So fiscal expansion is good for future growth. Still, it does burden the government with higher debt, requiring higher taxes or some other sacrifice in the future. Or does it? Well, probably — but not nearly as much as generally assumed.

Here’s why: first, in the short run fiscal expansion leads to higher GDP, which leads to higher revenues, which offset a significant fraction of the initial outlay. A billion dollars in stimulus probably leads to only $600 million or a bit more in additional debt.

But that’s not the whole story. Crowding in raises future GDP — which raises future tax revenues. And the rise in revenues relative to what they would have been otherwise offsets at least some of the burden of debt service.

I’m not proposing a fiscal-stimulus Laffer curve here: it’s probably not true that spending money actually improves the government’s long-run fiscal position (although that’s certainly within the range of possibilities.) What I am suggesting is that fiscal stimulus under current conditions, where the Fed funds rate “ought” to be around -5 percent, does much, much less to hurt that long-run position than the headline number would suggest.

▸ **WORK TO COMPLETE**
[A] Reproduce the fiscal stimulus passage between "So fiscal expansion" and "of debt service.", inclusive.
[B] Carry on the passage about fiscal expansion and government debt, picking up right after its final sentence.

▸ **COLLECTED DATA**
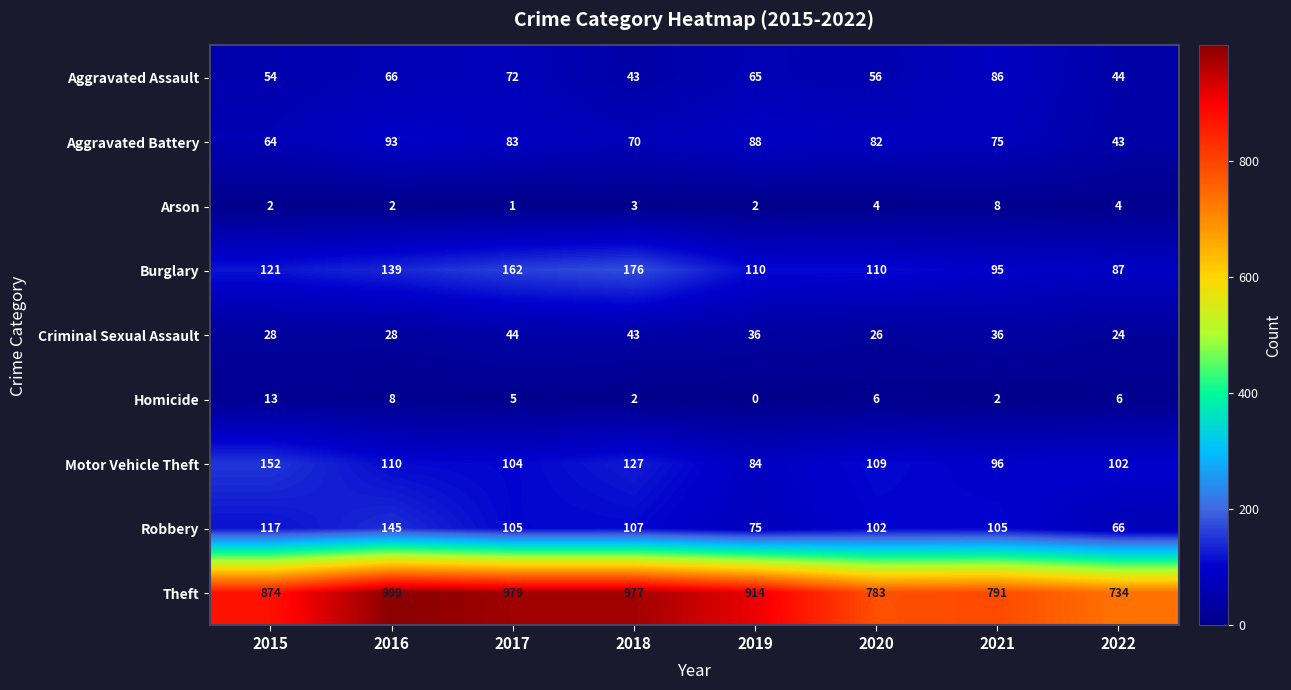

Rank the series by their maximum value, from highest to lowest.

Theft, Burglary, Motor Vehicle Theft, Robbery, Aggravated Battery, Aggravated Assault, Criminal Sexual Assault, Homicide, Arson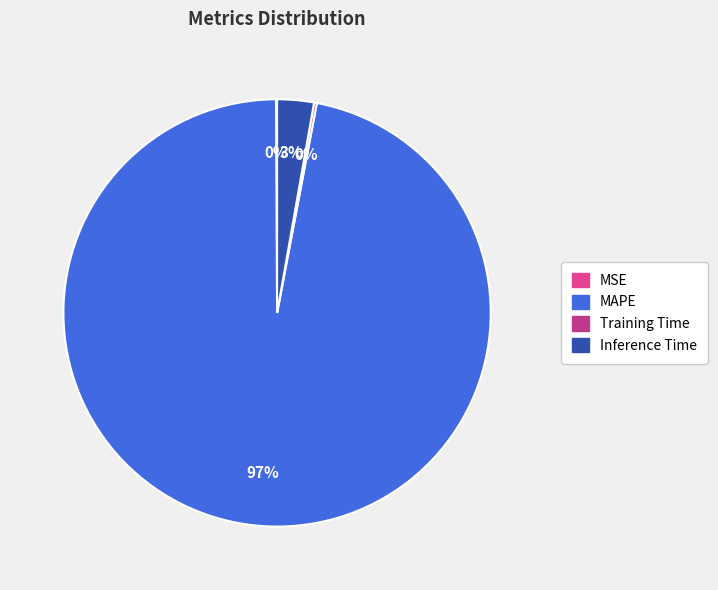

The Inference Time slice represents 3% of the pie. True or false?

True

▸ **ANSWERS TO THIS EXERCISE**
[A]
So fiscal expansion is good for future growth. Still, it does burden the government with higher debt, requiring higher taxes or some other sacrifice in the future. Or does it? Well, probably — but not nearly as much as generally assumed.

Here’s why: first, in the short run fiscal expansion leads to higher GDP, which leads to higher revenues, which offset a significant fraction of the initial outlay. A billion dollars in stimulus probably leads to only $600 million or a bit more in additional debt.

But that’s not the whole story. Crowding in raises future GDP — which raises future tax revenues. And the rise in revenues relative to what they would have been otherwise offsets at least some of the burden of debt service.

[B]
And that, in turn, means that penny-pinching on stimulus is deeply, destructively foolish.
Mame do you have ANY idea how to become wealthy? Any idea at all? It would take me less than 2 sentences to tell ANYONE in any stage of life the secret to becoming wealthy, its foolproof too.

Spend less than you earn; Invest your savings, etc.

I'm interested to hear your two sentences though, I've never tried to articulate "how you become wealthy" into anything that isn't wildly vague before just now.
 

NoDrama

Well-Known Member
Spend less than you earn; Invest your savings, etc.

I'm interested to hear your two sentences though, I've never tried to articulate "how you become wealthy" into anything that isn't wildly vague before just now.
Its actually only one sentence with a bit of editing, but you already have it all figured out anyway.

Spend less than you earn, invest the savings into non depreciating assets.

Will the USA become wealthy by spending more than it earns? You advocate that we will become wealthier than we are now if we only spend even more than before. Isn't possible, Krugman is WRONG!!

The interest on the loans is due, where will the money come from to pay the interest? That is your liquidity trap in a nutshell.
 

mame

Well-Known Member
Its actually only one sentence with a bit of editing, but you already have it all figured out anyway.

Spend less than you earn, invest the savings into non depreciating assets.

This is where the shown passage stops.